I renziani per il voto, altri per l'astensione. Blitz di Calenda

Il solito autogol dei democratici: liti pure sulla strategia in Senato

Con un'abilità fuori dal comune, il Pd riesce ad attirare i riflettori sui propri diverbi interni, anche quando dovrebbe essere la maggioranza a trovarsi in difficoltà. L'ultimo scontro riguarda un amletico dubbio che spacca in due i dem: votare contro la mozione grillina No Tav, che sarà esaminata oggi a Palazzo Madama, o uscire dall'aula correndo il rischio che sia approvata?
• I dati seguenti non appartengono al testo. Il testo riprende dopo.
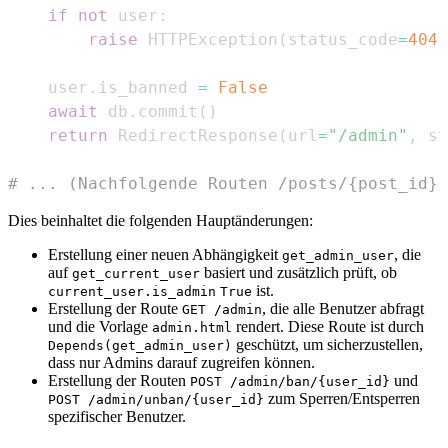
if
not
 user
:
raise
 HTTPException
(
status_code
=
404
,
    user
.
is_banned 
=
False
await
 db
.
commit
(
)
return
 RedirectResponse
(
url
=
"/admin"
,
 st
# ... (Nachfolgende Routen /posts/{post_id},
Dies beinhaltet die folgenden Hauptänderungen:
Erstellung einer neuen Abhängigkeit
, die
get_admin_user
auf
basiert und zusätzlich prüft, ob
get_current_user
ist.
current_user.is_admin
True
Erstellung der Route
, die alle Benutzer abfragt
GET /admin
und die Vorlage
rendert. Diese Route ist durch
admin.html
geschützt, um sicherzustellen,
Depends(get_admin_user)
dass nur Admins darauf zugreifen können.
Erstellung der Routen
und
POST /admin/ban/{user_id}
zum Sperren/Entsperren
POST /admin/unban/{user_id}
spezifischer Benutzer.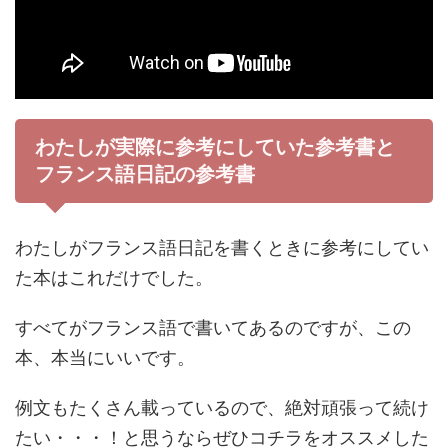
わたしが実際に参考にしていた参考書と
フランス語日記の参考書
わたしがフランス語日記を書くときに参考にしてい
た本はこれだけでした。
すべてがフランス語で書いてあるのですが、この
本、本当にいいです。
例文もたくさん載っているので、絶対頑張って続け
たい・・・！と思うならぜひコチラをオススメした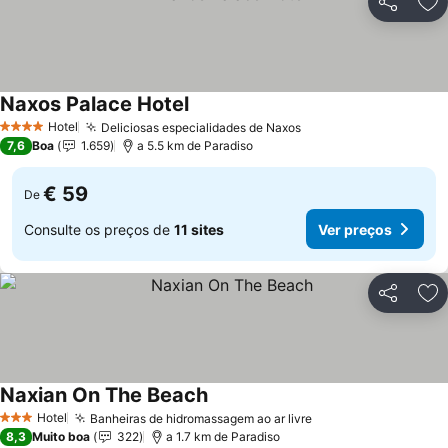
Partilhar
Ad
Naxos Palace Hotel
Ver preços
Hotel
Deliciosas especialidades de Naxos
Ver preços
4 Estrelas
7,6
Boa
1.659
a 5.5 km de Paradiso
€ 59
De
Consulte os preços de
11 sites
Ver preços
Partilhar
Ad
Naxian On The Beach
Ver preços
Hotel
Banheiras de hidromassagem ao ar livre
Ver preços
3 Estrelas
8,3
Muito boa
322
a 1.7 km de Paradiso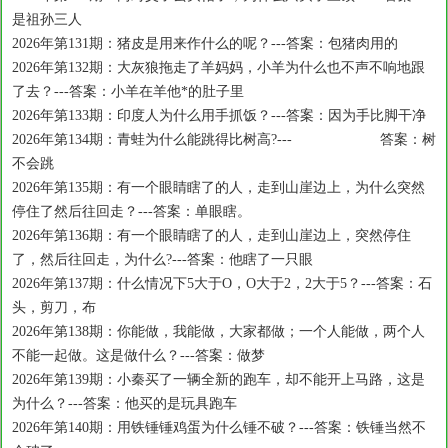
是祖孙三人
2026年第131期：猪皮是用来作什么的呢？---答案：包猪肉用的
2026年第132期：大灰狼拖走了羊妈妈，小羊为什么也不声不响地跟
了去？---答案：小羊在羊他*的肚子里
2026年第133期：印度人为什么用手抓饭？---答案：因为手比脚干净
2026年第134期：青蛙为什么能跳得比树高?--- 答案：树
不会跳
2026年第135期：有一个眼睛瞎了的人，走到山崖边上，为什么突然
停住了然后往回走？---答案：单眼瞎。
2026年第136期：有一个眼睛瞎了的人，走到山崖边上，突然停住
了，然后往回走，为什么?---答案：他瞎了一只眼
2026年第137期：什么情况下5大于O，O大于2，2大于5？---答案：石
头，剪刀，布
2026年第138期：你能做，我能做，大家都做；一个人能做，两个人
不能一起做。这是做什么？---答案：做梦
2026年第139期：小秦买了一辆全新的跑车，却不能开上马路，这是
为什么？---答案：他买的是玩具跑车
2026年第140期：用铁锤锤鸡蛋为什么锤不破？---答案：铁锤当然不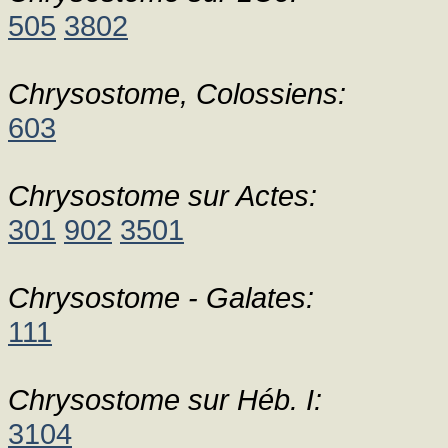
505
3802
Chrysostome, Colossiens:
603
Chrysostome sur Actes:
301
902
3501
Chrysostome - Galates:
111
Chrysostome sur Héb. I:
3104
Il capogruppo dei senatori Andrea Marcucci, renziano, aveva deciso la linea con l'avallo del segretario Nicola Zingaretti: il Pd è pro Tav, e si vota contro il testo dei Cinque Stelle. A meno che non si verifichino le condizioni, a dire il vero improbabili, di un cortocircuito tale da mettere in difficoltà la maggioranza. Ad esempio un numero così cospicuo di assenze nei partiti pro Tav da far passare la mozione grillina.
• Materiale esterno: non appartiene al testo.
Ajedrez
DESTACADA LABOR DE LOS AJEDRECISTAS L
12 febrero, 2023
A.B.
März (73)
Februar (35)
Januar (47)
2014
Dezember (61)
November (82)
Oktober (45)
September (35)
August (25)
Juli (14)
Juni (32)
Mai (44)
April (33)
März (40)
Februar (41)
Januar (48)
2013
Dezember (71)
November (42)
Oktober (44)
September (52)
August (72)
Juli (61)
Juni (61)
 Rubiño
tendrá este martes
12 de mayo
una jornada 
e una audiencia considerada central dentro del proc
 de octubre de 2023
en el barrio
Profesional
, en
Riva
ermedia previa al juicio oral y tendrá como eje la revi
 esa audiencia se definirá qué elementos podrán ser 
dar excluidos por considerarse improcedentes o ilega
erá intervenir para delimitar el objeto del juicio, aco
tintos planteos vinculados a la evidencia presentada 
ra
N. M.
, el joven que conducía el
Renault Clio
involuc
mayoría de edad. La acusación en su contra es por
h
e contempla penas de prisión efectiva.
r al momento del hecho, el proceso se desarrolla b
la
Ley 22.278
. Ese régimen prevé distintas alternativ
La linea era nota da giorni, e non risultavano contestazioni. Nelle ultime 48 ore, però (e soprattutto su pressione dei social) alcuni esponenti dem hanno accusato i renziani, in maggioranza nel gruppo di Palazzo Madama, di voler fare «un favore alla Lega» aiutandola a bocciare il testo, invece di astenersi «per mettere in difficoltà il governo», come dice Luigi Zanda. Sul contrasto si è tuffato a pesce ieri Carlo Calenda, con tanto di videoappello al Partito democratico: «Se le opposizioni lasciassero questi due buffoni che stanno tenendo il Paese in ostaggio a vedersela tra di loro, allora il governo potrebbe davvero cadere». Viceversa, aggiunge l'europarlamentare, «se deciderà di fare altro, di presentare mozioni, di fare altre iniziative stravaganti, quello che succederà è che avremo salvato questo governo. Facciamolo cadere».
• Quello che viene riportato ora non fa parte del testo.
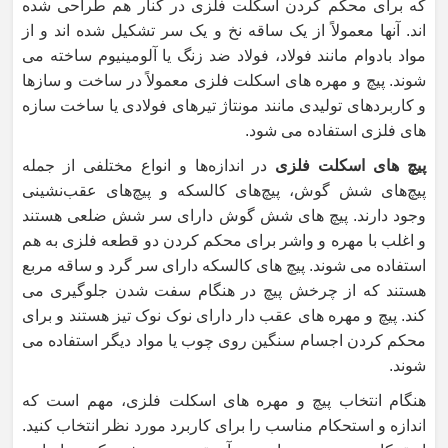
که برای محکم کردن اسکلت فلزی در کنار هم طراحی شده
اند. آنها معمولاً از یک ساقه نخ و یک سر تشکیل شده اند و از
مواد بادوام مانند فولاد، فولاد ضد زنگ یا آلومینیوم ساخته می
شوند. پیچ و مهره های اسکلت فلزی معمولاً در ساخت و سازها
و کاربردهای تولیدی مانند مونتاژ تیرهای فولادی یا ساخت سازه
های فلزی استفاده می شود.
پیچ‌ های اسکلت فلزی
در اندازه‌ها و انواع مختلفی از جمله
پیچ‌های شش گوش، پیچ‌های کالسکه و پیچ‌های عقب‌نشینی
وجود دارند. پیچ های شش گوش دارای سر شش ضلعی هستند
و اغلب با مهره و واشر برای محکم کردن دو قطعه فلزی به هم
استفاده می شوند. پیچ های کالسکه دارای سر گرد و ساقه مربع
هستند که از چرخش پیچ در هنگام سفت شدن جلوگیری می
کند. پیچ و مهره های عقب دار دارای نوک نوک تیز هستند و برای
محکم کردن اجسام سنگین روی چوب یا مواد دیگر استفاده می
شوند.
هنگام انتخاب پیچ و مهره های اسکلت فلزی، مهم است که
اندازه و استحکام مناسب را برای کاربرد مورد نظر انتخاب کنید.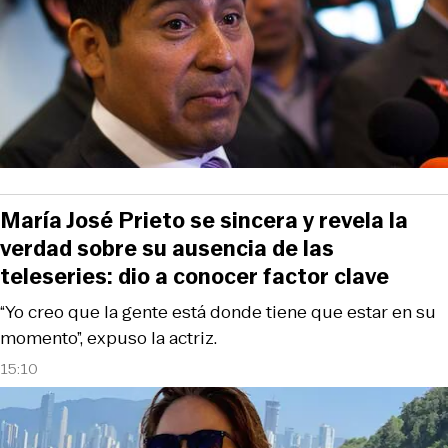
María José Prieto se sincera y revela la
verdad sobre su ausencia de las
teleseries: dio a conocer factor clave
“Yo creo que la gente está donde tiene que estar en su
momento”, expuso la actriz.
15:10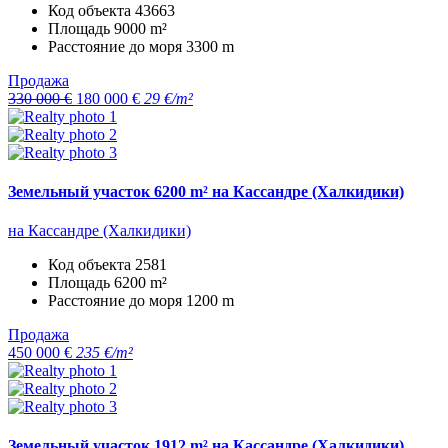
Код объекта
43663
Площадь
9000 m²
Расстояние до моря
3300 m
Продажа
330 000 €
180 000 €
29 €/m²
Земельный участок 6200 m² на Кассандре (Халкидики)
на Кассандре (Халкидики)
Код объекта
2581
Площадь
6200 m²
Расстояние до моря
1200 m
Продажа
450 000 €
235 €/m²
Земельный участок 1912 m² на Кассандре (Халкидики)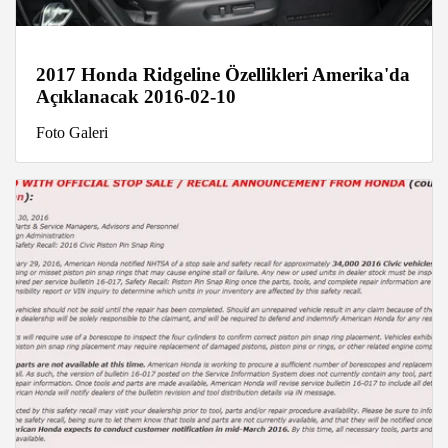
2017 Honda Ridgeline Özellikleri Amerika'da
Açıklanacak 2016-02-10
Foto Galeri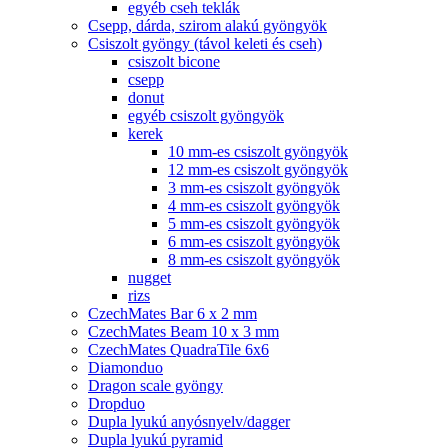
egyéb cseh teklák
Csepp, dárda, szirom alakú gyöngyök
Csiszolt gyöngy (távol keleti és cseh)
csiszolt bicone
csepp
donut
egyéb csiszolt gyöngyök
kerek
10 mm-es csiszolt gyöngyök
12 mm-es csiszolt gyöngyök
3 mm-es csiszolt gyöngyök
4 mm-es csiszolt gyöngyök
5 mm-es csiszolt gyöngyök
6 mm-es csiszolt gyöngyök
8 mm-es csiszolt gyöngyök
nugget
rizs
CzechMates Bar 6 x 2 mm
CzechMates Beam 10 x 3 mm
CzechMates QuadraTile 6x6
Diamonduo
Dragon scale gyöngy
Dropduo
Dupla lyukú anyósnyelv/dagger
Dupla lyukú pyramid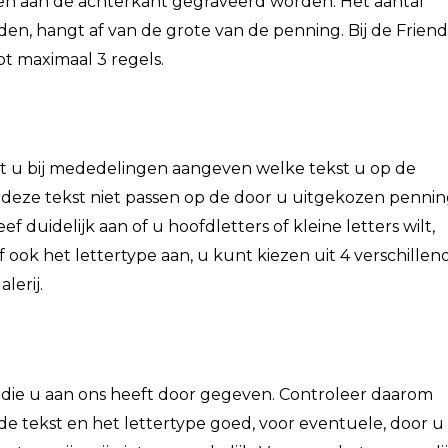
n aan de achterkant gegraveerd worden. Het aantal
en, hangt af van de grote van de penning. Bij de Friend
ot maximaal 3 regels.
nt u bij mededelingen aangeven welke tekst u op de
 deze tekst niet passen op de door u uitgekozen pennin
 duidelijk aan of u hoofdletters of kleine letters wilt,
f ook het lettertype aan, u kunt kiezen uit 4 verschillen
lerij.
e die u aan ons heeft door gegeven. Controleer daarom
de tekst en het lettertype goed, voor eventuele, door u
In verità è chiaro a chiunque frequenti le aule parlamentari che il voto di oggi pro o contro la Tav è poco più di una pantomima messa in scena dal partito della Casaleggio nella speranza di trarre in inganno i loro elettori più allocchi. Si tratta di mozioni, che quindi non hanno alcun valore prescrittivo per il governo, che i due alleati di maggioranza non vogliono far cadere e che del resto non si dimetterebbe neppure a cannonate, tanto più che i Cinque Stelle sono stati ben attenti a scrivere una cosa mai letta in alcuna mozione, ossia che le sue disposizioni impegnerebbero solo il Parlamento, e non l'esecutivo. Dando un sostanziale via libera a Conte per mandare avanti la Tav.

Insomma, qualunque fosse l'esito del voto non succederebbe niente, se non un po' di teatrino tra alleati, con regolamenti di conti sui posti (la testa di Toninelli, ammesso che il concetto di «testa» si applichi al soggetto, pare a rischio in caso di sì alla Tav). Ma i dem litigano lo stesso. A Calenda replica il renziano Nobili: «Ancora pensiamo di dividere Lega e M5s? In nome di questa follia non abbiamo presentato la mozione di sfiducia a Salvini, e ora dovremmo rinunciare a sostenere la Tav per la mozione burletta di Di Maio?».

La questione è anche numerica: i 50 «no» mancanti del Pd non basterebbero a far passare la mozione No Tav, sarebbe necessario che anche Forza Italia si astenesse.

«Se lo facessero sarebbe un fatto nuovo di cui tener conto - ragiona il senatore zingarettiano Misiani - noi siamo su questa linea, ma da quella parte non arrivano segnali».